The decision could have nationwide implications as Health and Human Services hammers out guidelines that determine whether a program is considered clinical quality improvement or research involving human subjects, said Sam Watson, of the Michigan Health & Hospital Association.
Now HHS is urging every hospital in America to adopt the five-step checklist, developed by a Johns Hopkins University doctor and implemented by the Michigan Health & Hospital Association’s Keystone Center for Patient Safety and Quality.
“HHS strongly encourages hospitals nationwide to adopt the program, which can save thousands of lives and millions of dollars each year,” according to the HHS statement.
“We do not want to stand in the way of quality improvement activities that pose minimal risks to subjects,” said Dr. Ivor Pritchard, acting director of the Office for Human Research Protections. “HHS regulations provide great flexibility and should not have inhibited this activity.”
The five-item checklist was part of Keystone’s multi-faceted initiative to reduce infections associated with central venous catheters. Devised by Dr. Peter Pronovost of Johns Hopkins, the checklist reminds medical personnel of basic infection-preventing measures such as washing hands and covering the patient with sterile drapes. Pronovost’s study of results from the first 18 months of implementation in 103 Michigan ICUs, published in the New England Journal of Medicine, showed that CVC-related infections were reduced to virtually zero.
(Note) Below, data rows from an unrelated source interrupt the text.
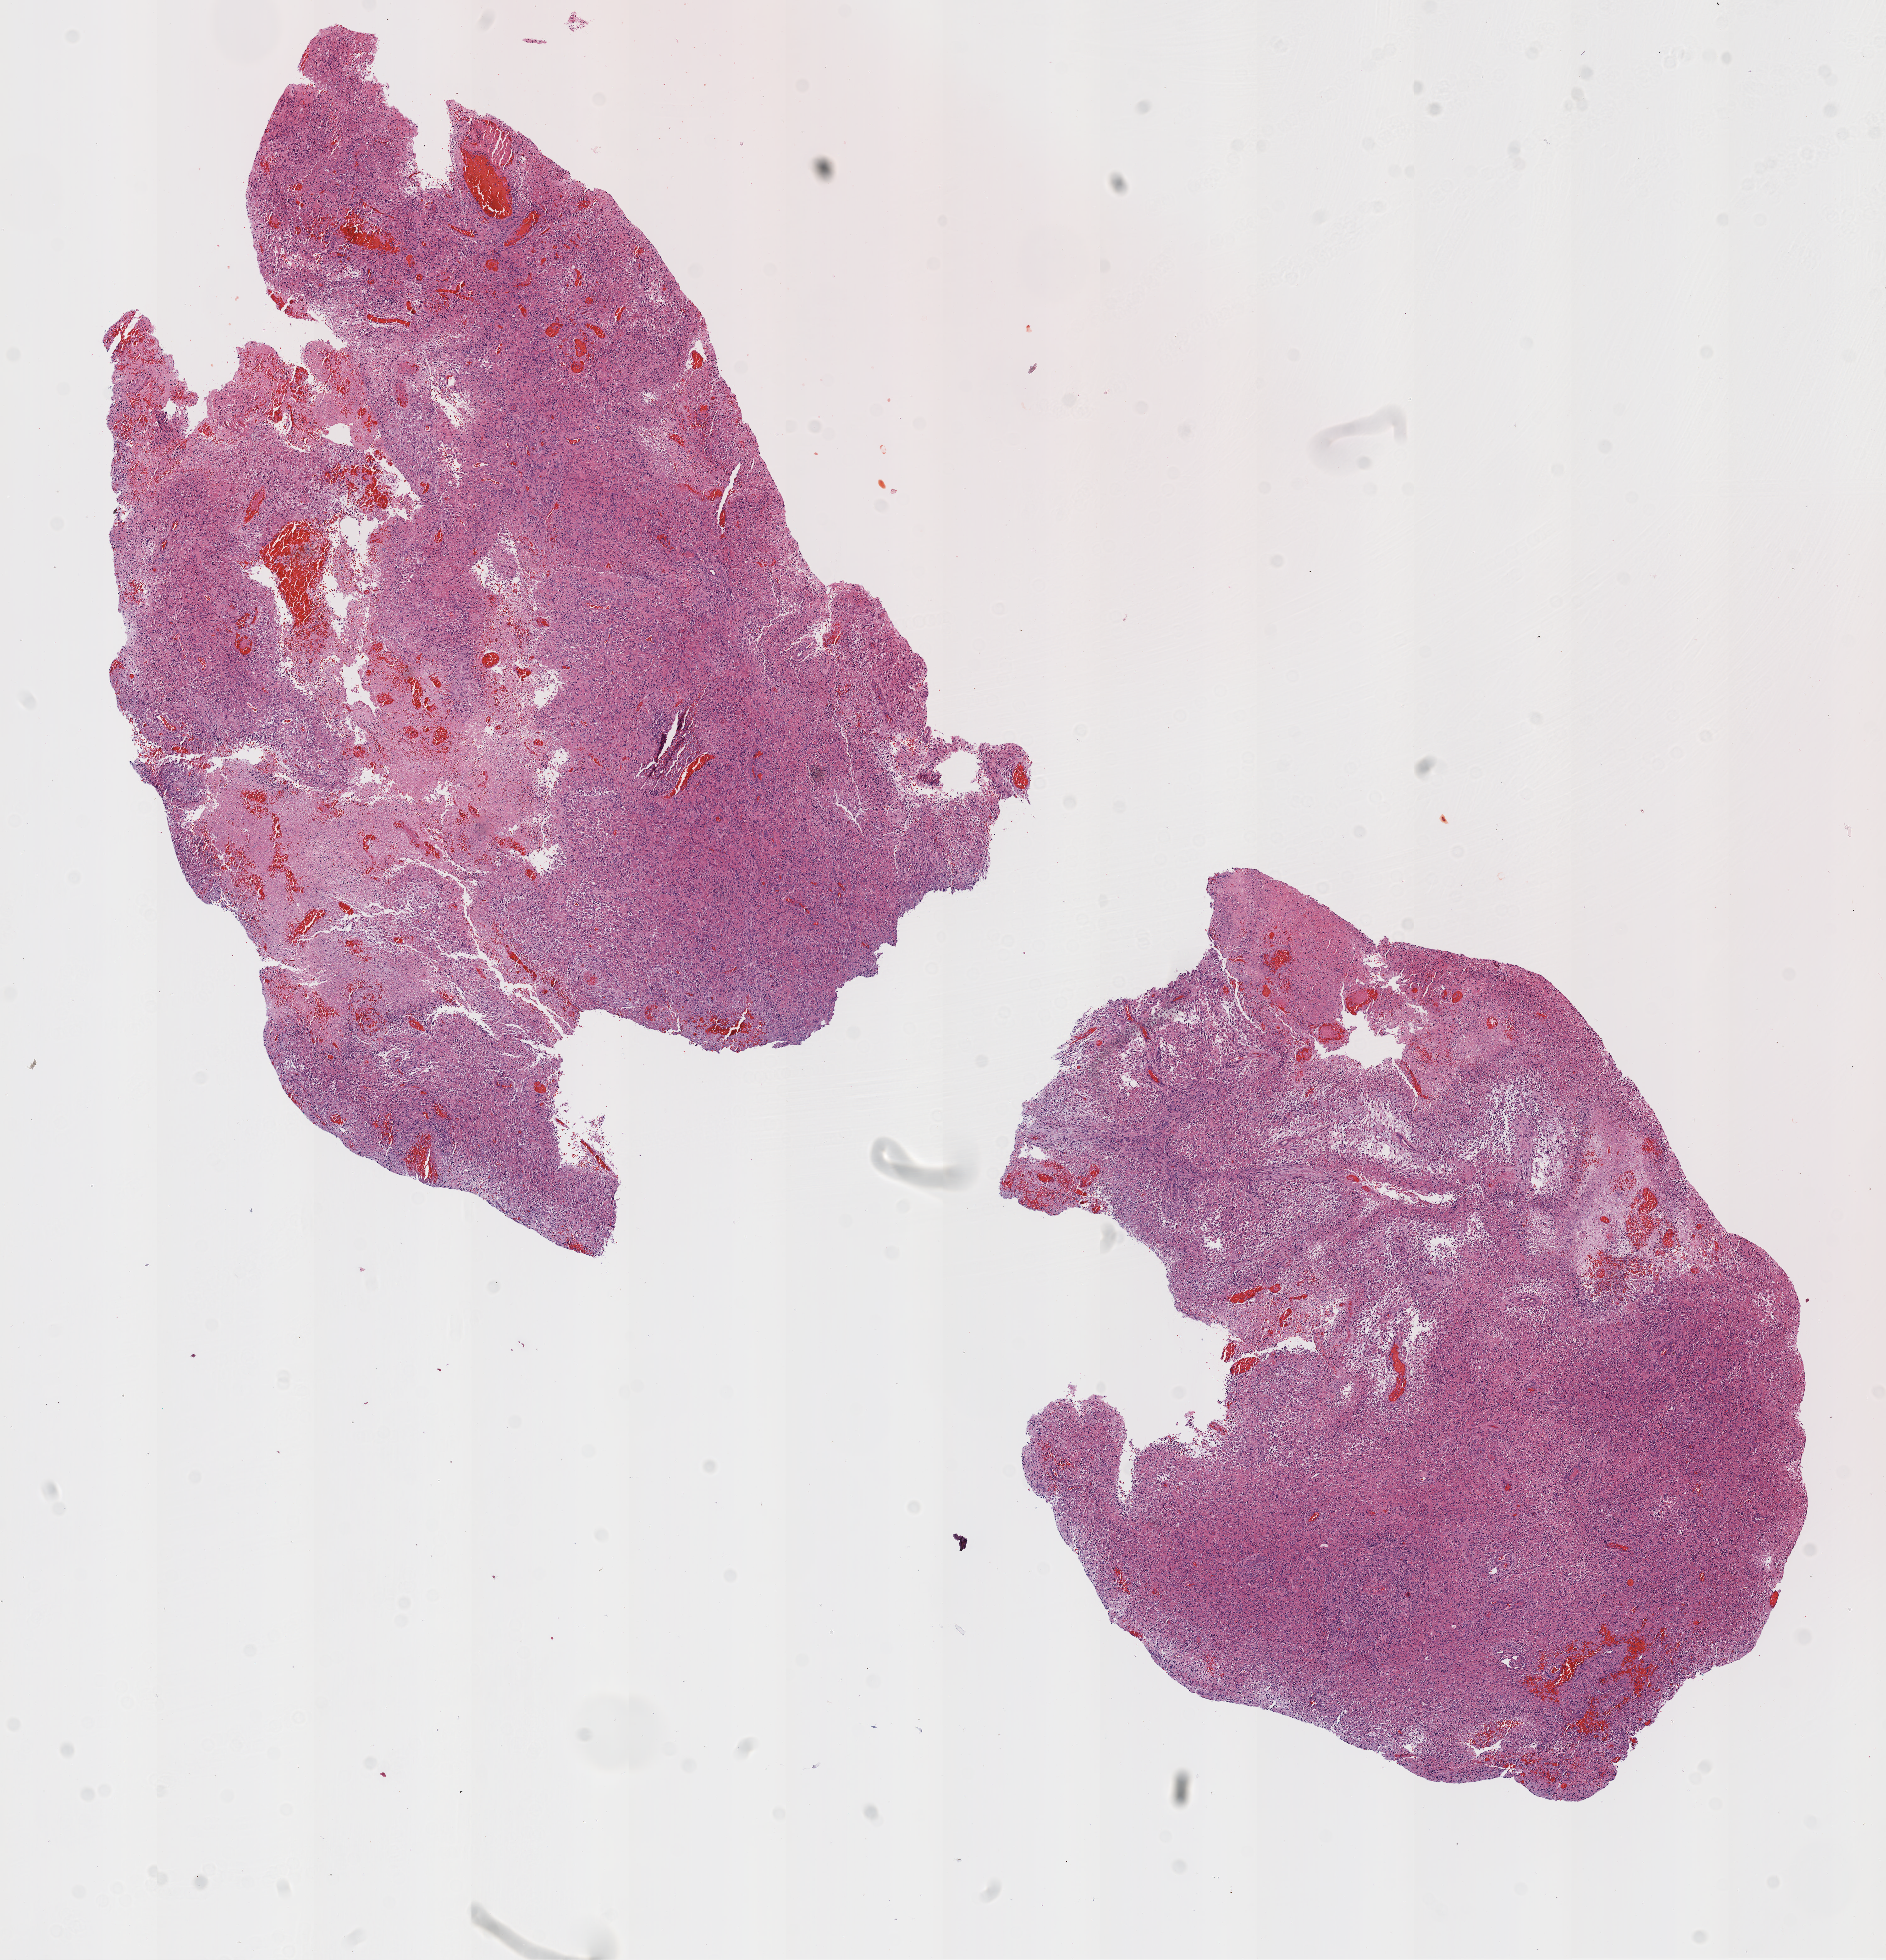
Digitized H&E tissue section (whole slide), whole scanned area (about 12.0 x 12.5 mm, slide scanned at 20x) shown as a low-resolution overview. Formalin-fixed paraffin-embedded (FFPE) diagnostic section. Brain, primary tumour sample. Male, age 64 years at initial diagnosis.
Histologic diagnosis: Glioblastoma.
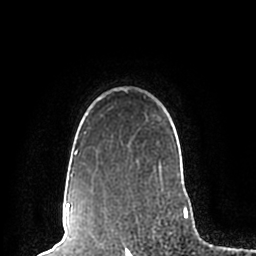
Breast MRI (dynamic contrast-enhanced), one axial slice. Position 166 of 200 along the scan axis. Cropped to one breast. Dynamic contrast-enhanced series, time point 2 of 7 at this slice position (early post-contrast). 1.5 T. TE 2.2 ms, TR 4.6 ms. 0.8 mm slice thickness. 256 × 256 image matrix, field of view 160 × 160 mm. Female patient.
Annotated regions visible in this slice (semi-automatic segmentation, software-assisted and operator-edited):
- enhancing-tissue mask used for the functional tumour volume (all voxels passing the contrast-enhancement thresholds inside the analysis volume; usually the tumour): bounding box <70,88,184,192> (left, top, right, bottom; pixels)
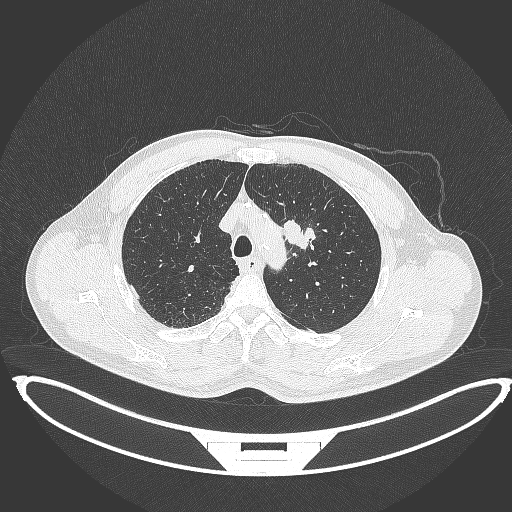
Chest CT, one axial slice. Slice 336 of 395 in the series (ordered by position). Lung window (W 1500 / L -600 HU). 1 mm slice thickness. 512 × 512 image matrix, field of view 457 × 457 mm. Patient: male, 60 years. Case-level facts recorded for this patient, not image findings: clinical TNM (as recorded): T2a N0 M0.
Annotated regions visible in this slice (bounding box drawn by a radiologist):
- lung tumour (recorded histology: squamous cell carcinoma): bounding box (x1, y1, x2, y2) in pixels: (282, 215, 317, 251)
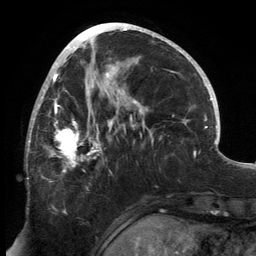
Breast MRI, one axial slice. Position 67 of 134 along the scan axis. Cropped to one breast. Dynamic contrast-enhanced series, time point 2 of 6 at this slice position (early post-contrast). 3 T. TE 2.7 ms, TR 6.5 ms. 1.2 mm slice thickness. 256 × 256 image matrix, field of view 200 × 200 mm. Female patient.
Annotated regions visible in this slice (semi-automatically segmented with operator editing):
- enhancing-tissue mask used for the functional tumour volume (all voxels passing the contrast-enhancement thresholds inside the analysis volume; usually the tumour): bounding box <26,80,144,175> (left, top, right, bottom; pixels)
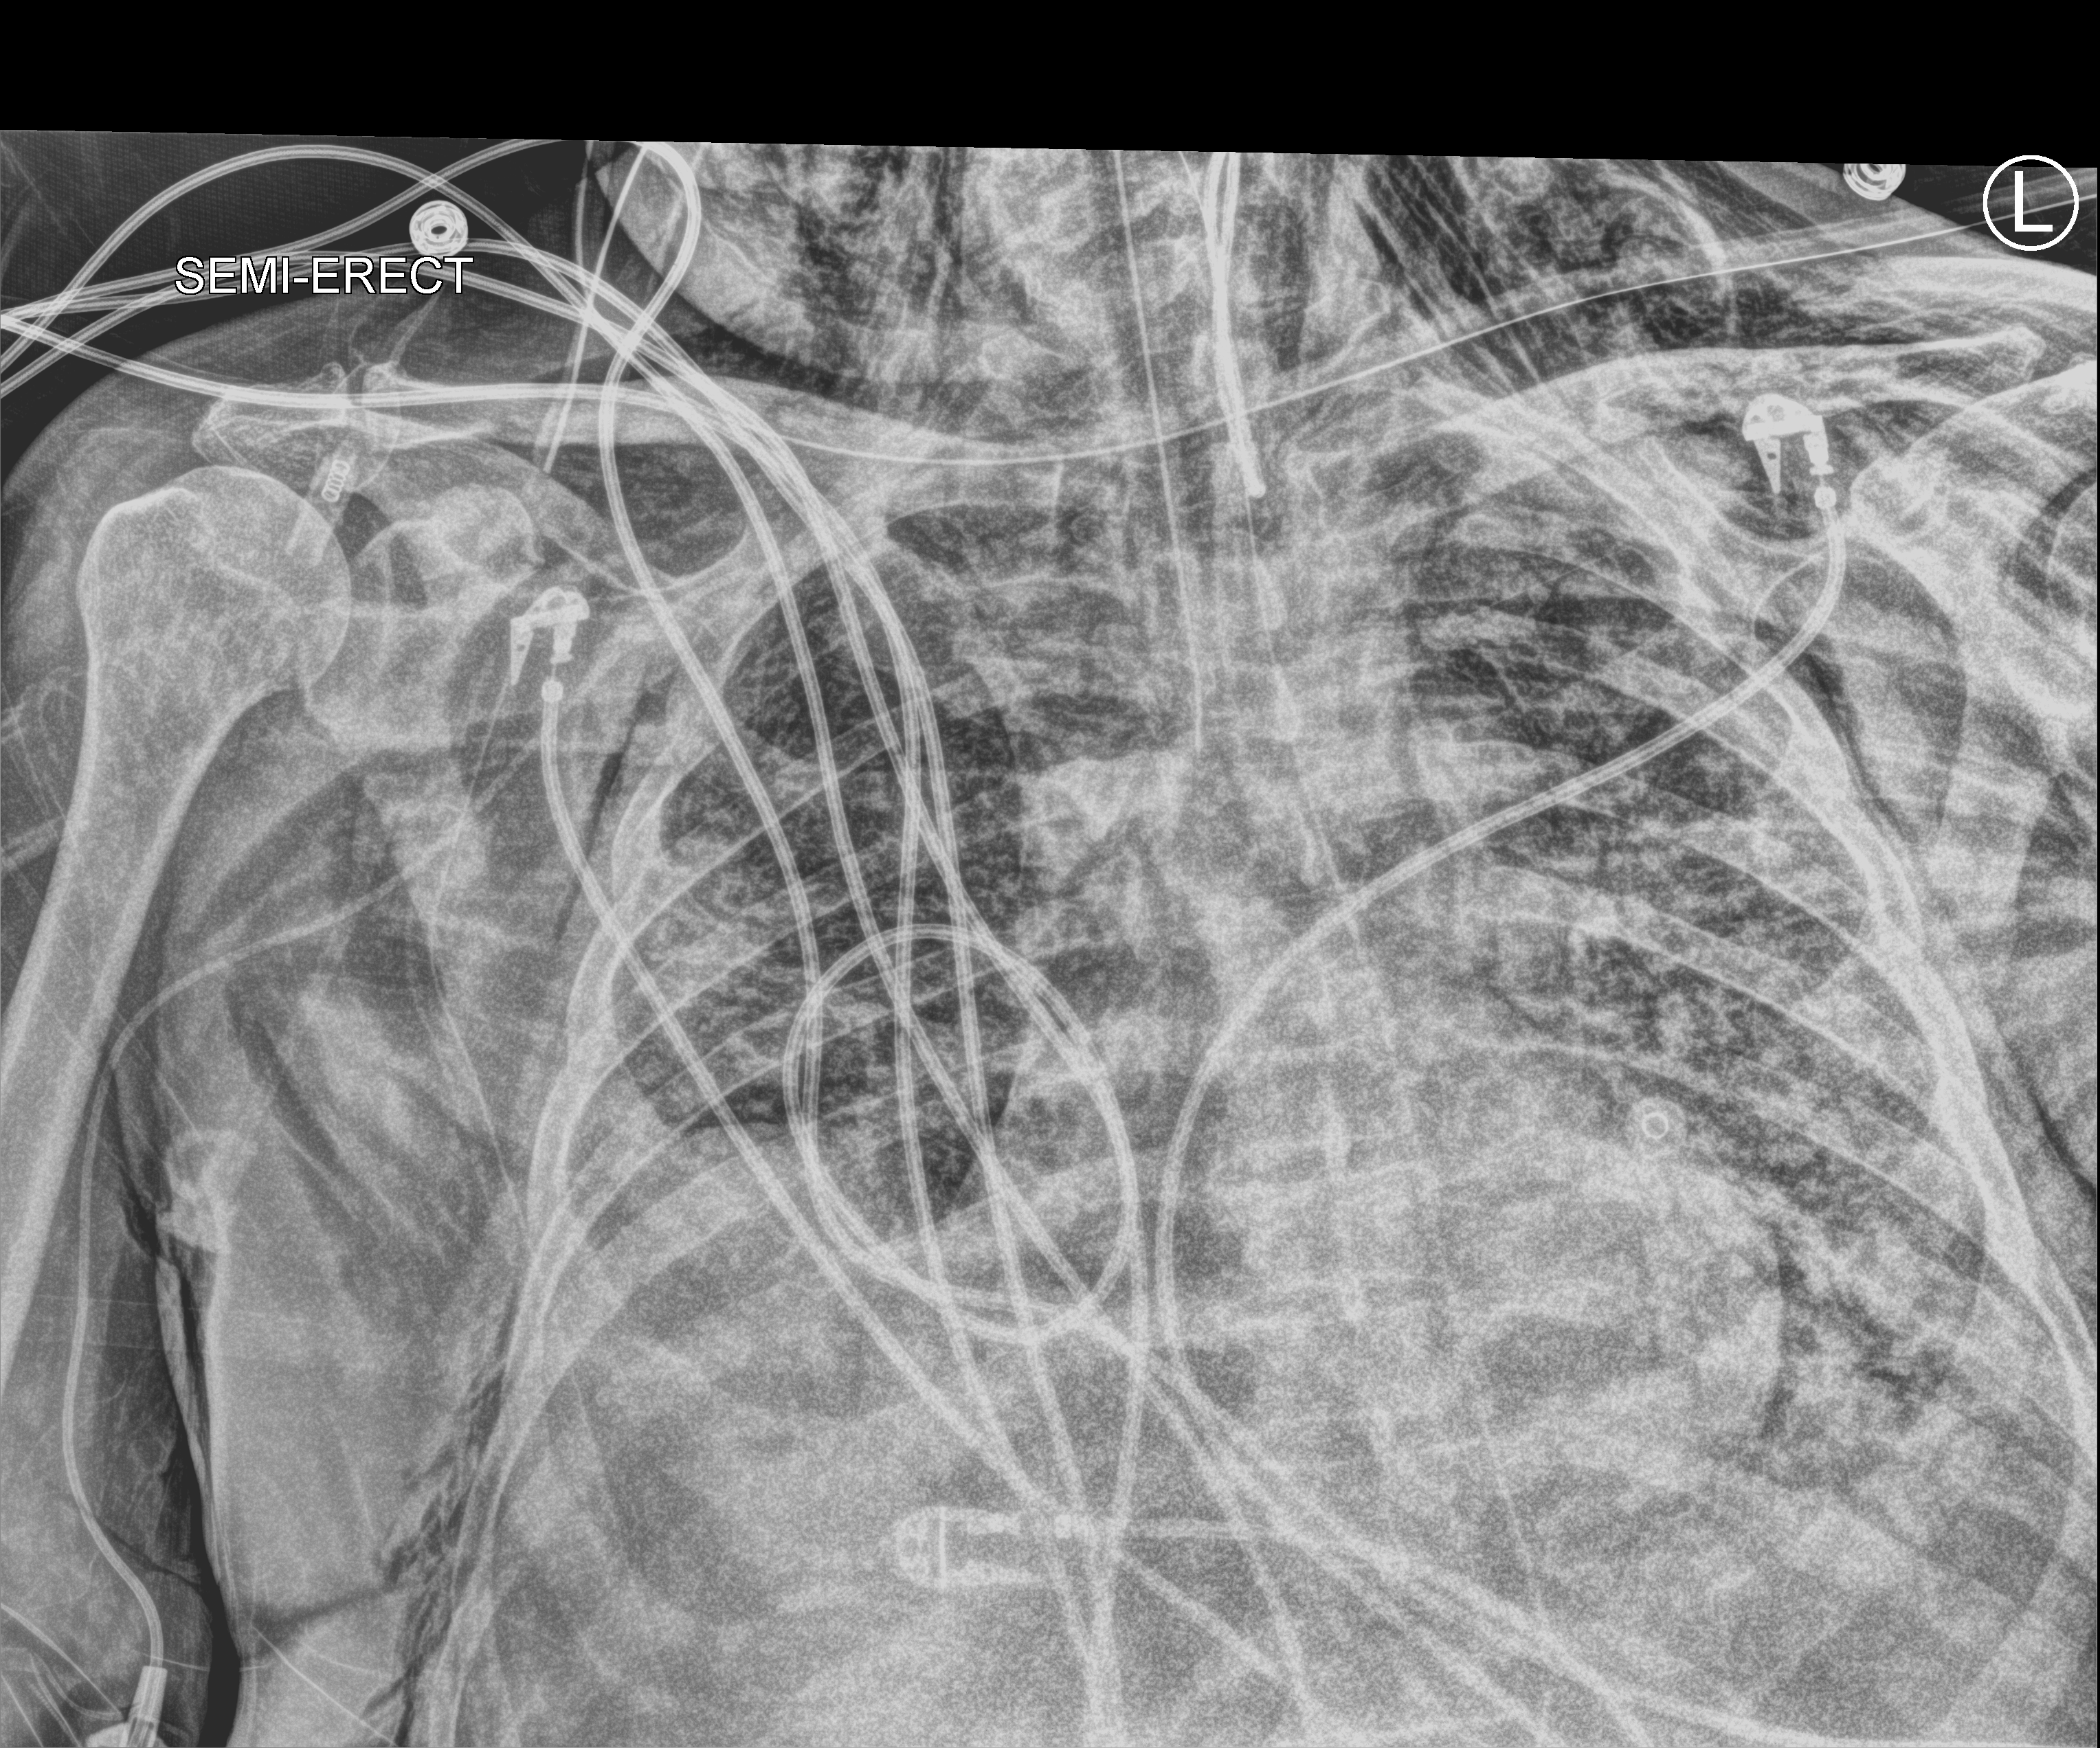
Portable chest radiograph, anteroposterior (AP) projection. Patient hospitalised with COVID-19; male, aged 60–74 years.
Hospital-stay facts (about this admission, not read from this image; timing relative to this image not recorded): diabetes (admission record): yes; admitted to intensive care during this hospital stay: yes.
“It looks like common sense has prevailed here,” said Dr. David Baumgartner, vice president of medical affairs for Saint Mary’s and an infectious disease specialist. He said the checklist is a proven, low-tech, low-cost and high-impact measure, and considering it research was “maybe more than a little excessive.”
Watson, executive director of the Keystone Center, said that while “a fair amount” of Michigan hospitals did obtain IRB approval since the November action by HHS, those that have not yet accomplished that don’t have to.
“I don’t think this has done anything to help clarify what initially brought us into this,” Watson said. He said he expects that discussion will continue at the national level.
“We want to find a way to allow this sort of work with an eye to make sure patients are protected, but not put up barriers,” he said.
“There is still a lot of work to be done to help clear for the field what to do. We are going to operate at this point for our other collaboratives that they are going to go through IRB review because at this point, there’s not other guidance not to.”
The Keystone Center also has projects focusing on hospital-associated infections, surgery-related infections and organ donations.